YOUR GOAL
Print the lines of the data, starting with the first, up to and including the line where "managers navigate the" appears.

==== INFORMATION SHOWN

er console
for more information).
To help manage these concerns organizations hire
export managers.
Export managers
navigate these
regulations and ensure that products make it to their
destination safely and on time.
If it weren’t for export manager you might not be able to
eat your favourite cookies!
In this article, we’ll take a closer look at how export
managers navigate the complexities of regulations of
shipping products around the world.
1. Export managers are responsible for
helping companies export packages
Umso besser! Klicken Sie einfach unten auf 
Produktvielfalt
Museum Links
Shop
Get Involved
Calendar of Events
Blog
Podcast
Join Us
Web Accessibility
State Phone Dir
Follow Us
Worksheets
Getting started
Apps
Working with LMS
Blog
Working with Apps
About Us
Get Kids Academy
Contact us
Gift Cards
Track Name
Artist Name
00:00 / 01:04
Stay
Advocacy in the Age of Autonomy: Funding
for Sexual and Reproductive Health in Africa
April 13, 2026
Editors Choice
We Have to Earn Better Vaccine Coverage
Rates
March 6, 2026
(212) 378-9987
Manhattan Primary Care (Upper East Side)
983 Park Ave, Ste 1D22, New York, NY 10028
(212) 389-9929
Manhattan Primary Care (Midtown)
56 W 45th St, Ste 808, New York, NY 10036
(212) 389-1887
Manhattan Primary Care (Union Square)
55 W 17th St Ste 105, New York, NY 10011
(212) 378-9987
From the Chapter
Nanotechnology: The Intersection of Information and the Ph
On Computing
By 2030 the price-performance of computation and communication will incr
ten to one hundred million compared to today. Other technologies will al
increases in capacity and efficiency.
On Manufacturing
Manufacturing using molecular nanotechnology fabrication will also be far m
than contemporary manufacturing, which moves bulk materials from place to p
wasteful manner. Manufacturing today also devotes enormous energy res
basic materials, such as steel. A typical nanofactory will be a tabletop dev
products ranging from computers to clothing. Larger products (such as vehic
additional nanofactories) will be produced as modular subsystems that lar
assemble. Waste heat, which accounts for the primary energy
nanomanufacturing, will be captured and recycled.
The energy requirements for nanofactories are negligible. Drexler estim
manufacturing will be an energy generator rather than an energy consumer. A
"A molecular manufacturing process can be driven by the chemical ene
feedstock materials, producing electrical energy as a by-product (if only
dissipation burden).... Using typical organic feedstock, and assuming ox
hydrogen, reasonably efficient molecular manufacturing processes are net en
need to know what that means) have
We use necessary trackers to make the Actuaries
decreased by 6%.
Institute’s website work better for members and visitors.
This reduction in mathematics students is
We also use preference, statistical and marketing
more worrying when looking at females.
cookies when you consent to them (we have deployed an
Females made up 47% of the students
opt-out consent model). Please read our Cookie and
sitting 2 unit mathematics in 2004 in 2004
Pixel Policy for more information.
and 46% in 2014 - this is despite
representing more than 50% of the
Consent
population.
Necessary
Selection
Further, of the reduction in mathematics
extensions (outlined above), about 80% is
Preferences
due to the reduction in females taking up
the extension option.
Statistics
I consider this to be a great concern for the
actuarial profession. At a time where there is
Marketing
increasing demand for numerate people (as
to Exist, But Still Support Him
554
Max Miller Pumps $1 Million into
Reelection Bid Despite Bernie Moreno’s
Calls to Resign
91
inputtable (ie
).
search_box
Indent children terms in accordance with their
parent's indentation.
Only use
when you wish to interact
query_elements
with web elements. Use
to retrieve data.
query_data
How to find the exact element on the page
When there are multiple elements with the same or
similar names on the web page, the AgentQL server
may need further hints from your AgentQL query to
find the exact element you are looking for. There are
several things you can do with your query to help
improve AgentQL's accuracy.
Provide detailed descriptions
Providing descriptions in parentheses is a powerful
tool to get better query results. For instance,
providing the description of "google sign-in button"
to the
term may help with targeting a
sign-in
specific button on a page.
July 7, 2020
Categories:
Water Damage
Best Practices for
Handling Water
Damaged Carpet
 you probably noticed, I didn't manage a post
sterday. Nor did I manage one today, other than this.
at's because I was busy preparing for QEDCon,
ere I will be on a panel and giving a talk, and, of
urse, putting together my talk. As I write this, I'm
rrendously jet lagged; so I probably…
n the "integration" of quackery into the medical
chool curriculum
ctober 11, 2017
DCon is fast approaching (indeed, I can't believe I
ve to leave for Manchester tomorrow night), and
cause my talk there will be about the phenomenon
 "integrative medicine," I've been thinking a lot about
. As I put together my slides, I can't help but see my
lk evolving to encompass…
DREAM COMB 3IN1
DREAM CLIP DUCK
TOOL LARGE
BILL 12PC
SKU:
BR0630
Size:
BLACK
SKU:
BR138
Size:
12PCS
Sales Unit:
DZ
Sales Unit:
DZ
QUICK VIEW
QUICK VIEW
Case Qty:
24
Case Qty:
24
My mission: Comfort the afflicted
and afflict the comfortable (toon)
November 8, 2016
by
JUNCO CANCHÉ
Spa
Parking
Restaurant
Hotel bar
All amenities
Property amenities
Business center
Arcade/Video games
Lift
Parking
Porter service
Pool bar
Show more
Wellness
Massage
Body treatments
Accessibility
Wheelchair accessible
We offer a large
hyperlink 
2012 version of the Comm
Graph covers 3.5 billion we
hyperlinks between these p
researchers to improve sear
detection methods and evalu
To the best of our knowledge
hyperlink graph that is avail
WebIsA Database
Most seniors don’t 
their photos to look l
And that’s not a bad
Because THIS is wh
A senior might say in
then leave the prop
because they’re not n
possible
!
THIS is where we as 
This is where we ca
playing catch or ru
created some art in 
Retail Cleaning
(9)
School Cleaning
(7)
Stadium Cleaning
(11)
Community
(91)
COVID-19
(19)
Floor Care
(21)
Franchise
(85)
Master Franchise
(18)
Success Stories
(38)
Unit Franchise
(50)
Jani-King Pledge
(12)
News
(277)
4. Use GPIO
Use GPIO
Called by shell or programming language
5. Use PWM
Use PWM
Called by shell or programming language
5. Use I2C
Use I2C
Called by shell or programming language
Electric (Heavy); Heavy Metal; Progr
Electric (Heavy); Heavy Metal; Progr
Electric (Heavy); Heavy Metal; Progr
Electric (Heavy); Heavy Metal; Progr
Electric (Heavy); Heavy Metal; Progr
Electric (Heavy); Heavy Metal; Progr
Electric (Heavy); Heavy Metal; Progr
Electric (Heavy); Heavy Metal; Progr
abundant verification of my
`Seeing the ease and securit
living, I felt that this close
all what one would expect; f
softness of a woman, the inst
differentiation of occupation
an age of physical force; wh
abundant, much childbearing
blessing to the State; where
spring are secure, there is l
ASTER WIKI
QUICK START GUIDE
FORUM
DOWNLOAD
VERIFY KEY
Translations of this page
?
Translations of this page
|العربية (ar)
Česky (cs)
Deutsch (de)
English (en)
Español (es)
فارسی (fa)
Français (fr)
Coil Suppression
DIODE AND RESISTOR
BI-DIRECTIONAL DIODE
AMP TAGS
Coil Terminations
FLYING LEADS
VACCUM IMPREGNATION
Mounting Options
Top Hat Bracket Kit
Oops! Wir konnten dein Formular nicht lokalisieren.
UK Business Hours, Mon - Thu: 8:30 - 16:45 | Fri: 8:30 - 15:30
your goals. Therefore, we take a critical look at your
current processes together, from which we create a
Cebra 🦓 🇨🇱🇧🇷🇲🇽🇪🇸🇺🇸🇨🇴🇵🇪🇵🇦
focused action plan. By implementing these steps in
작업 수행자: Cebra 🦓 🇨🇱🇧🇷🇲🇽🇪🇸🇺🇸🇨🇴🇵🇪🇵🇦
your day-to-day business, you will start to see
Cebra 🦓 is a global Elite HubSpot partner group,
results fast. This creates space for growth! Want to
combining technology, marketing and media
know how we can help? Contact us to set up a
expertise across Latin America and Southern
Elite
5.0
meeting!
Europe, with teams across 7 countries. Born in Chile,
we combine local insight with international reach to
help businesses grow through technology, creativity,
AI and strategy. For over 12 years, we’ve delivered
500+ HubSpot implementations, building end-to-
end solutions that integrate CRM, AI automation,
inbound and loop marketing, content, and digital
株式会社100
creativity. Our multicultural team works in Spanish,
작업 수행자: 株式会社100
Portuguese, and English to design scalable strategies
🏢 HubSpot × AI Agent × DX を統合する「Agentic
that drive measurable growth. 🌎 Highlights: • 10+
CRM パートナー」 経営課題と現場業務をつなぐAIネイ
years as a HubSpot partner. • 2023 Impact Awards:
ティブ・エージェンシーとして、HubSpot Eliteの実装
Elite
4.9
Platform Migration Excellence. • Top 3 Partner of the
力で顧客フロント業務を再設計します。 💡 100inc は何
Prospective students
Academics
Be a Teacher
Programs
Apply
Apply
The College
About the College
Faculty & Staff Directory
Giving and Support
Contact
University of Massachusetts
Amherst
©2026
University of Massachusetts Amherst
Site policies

========

RESPONSE
er console
for more information).
To help manage these concerns organizations hire
export managers.
Export managers
navigate these
regulations and ensure that products make it to their
destination safely and on time.
If it weren’t for export manager you might not be able to
eat your favourite cookies!
In this article, we’ll take a closer look at how export
managers navigate the complexities of regulations of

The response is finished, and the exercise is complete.